If I could have back all the unnecessary money spent from my buggies, I could probably buy y'all your own buggy, but that's trial and error and what keeps businesses and dreams alive these days. So for the ones with high dollar buggies, what did your first go rounds look like? I bet not what you run today :dblthumb:

I have thought about starting a thread about "what did you start out wheeling" but most of the guys with badass buggies don't post much here with the exception of a few. Still, some interesting photos would probably surface.....you know, from you old fawkers that's been in the game longer than I been alive :flipoff1:

I think old photos of wheeling with early technology are neat to look at.
 
Re: Re: Re: Buying buggies

TacomaJD said:
I have thought about starting a thread about "what did you start out wheeling" but most of the guys with badass buggies don't post much here with the exception of a few. Still, some interesting photos would probably surface.....you know, from you old fawkers that's been in the game longer than I been alive :flipoff1:

I think old photos of wheeling with early technology are neat to look at.


John g had one that ran on Pterodactyl poop ( eventually to propane) and square Racelines. molaugh
 
Re: Re: Re: Re: Re: Buying buggies

CHASMAN9 said:
John g had one that ran on Pterodactyl poop ( eventually to propane) and square Racelines. molaugh

Lmaooooo now that is funny ****.

Started the what did you wheel thread in general discussion. Y'all go check it out and blow it up.
 
JohnG said:
Cash is king. NEVER finance toys.
X2! Its hard knowing someone would finance something and then be willing to go tear the hell of it! Pay with cash, maintain it with cash, if you can't do that I would wait till you can... just my 2 cents
 
For those that don't know I'm a welding instructor at a high school and we don't make ****. My mom and wife are also teachers and my dad was a welder/mechanic and I am nowhere near rich but work my ass off to play hard. When I get off I usually go work somewhere else if not at my own shop. My wife and mom get off and go work a retail store they started in a building that was almost condemned and in 4 months me and my brother had it where it passed all city inspection. I'm 30 and have more than I could ask for. All I owe money on is my wife's car and my river house.

Now we are not poor but we can't just go get whatever we want. If we want or need something we save the money and go get it

I say all of that to say this:
I have what I have because I work for them and want them.

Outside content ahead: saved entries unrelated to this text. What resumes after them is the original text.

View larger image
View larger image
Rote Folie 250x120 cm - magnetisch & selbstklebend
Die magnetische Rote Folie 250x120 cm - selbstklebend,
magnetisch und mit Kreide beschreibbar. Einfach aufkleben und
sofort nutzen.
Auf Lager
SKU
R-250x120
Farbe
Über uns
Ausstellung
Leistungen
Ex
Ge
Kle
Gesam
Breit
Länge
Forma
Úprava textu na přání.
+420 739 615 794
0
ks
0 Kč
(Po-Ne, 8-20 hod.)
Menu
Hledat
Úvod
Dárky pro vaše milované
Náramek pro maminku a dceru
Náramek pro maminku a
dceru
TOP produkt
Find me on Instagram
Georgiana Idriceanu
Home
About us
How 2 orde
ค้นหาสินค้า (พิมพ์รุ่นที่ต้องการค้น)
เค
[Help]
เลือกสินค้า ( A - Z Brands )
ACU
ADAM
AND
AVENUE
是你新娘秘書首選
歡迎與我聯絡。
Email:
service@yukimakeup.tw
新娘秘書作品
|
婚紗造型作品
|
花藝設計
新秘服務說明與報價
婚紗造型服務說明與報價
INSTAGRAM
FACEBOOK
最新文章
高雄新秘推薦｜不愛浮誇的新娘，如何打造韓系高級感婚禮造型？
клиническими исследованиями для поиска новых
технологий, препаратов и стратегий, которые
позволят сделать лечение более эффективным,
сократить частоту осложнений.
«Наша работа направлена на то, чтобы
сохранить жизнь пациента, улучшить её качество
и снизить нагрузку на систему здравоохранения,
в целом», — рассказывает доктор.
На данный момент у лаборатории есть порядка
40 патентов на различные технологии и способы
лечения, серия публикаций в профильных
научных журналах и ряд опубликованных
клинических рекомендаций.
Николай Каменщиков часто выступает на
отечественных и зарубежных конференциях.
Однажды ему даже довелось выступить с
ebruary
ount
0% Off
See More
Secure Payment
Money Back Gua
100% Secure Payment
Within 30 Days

My great grandmother told me when I was little that if I didn't have a quarter in my pocket why should I expect someone to loan me a quarter. That and the work ethic that my family stuck in my head made me who I am today and makes me work for what I get.

I don't know who said it but someone said they didn't want to wait 8 years to ride and was having fun while I was building. I had a truck and bought a buggy and some other crap during that time that was fun and let me get out in the woods. It may not have been the best looking stuff but I had a good time in it.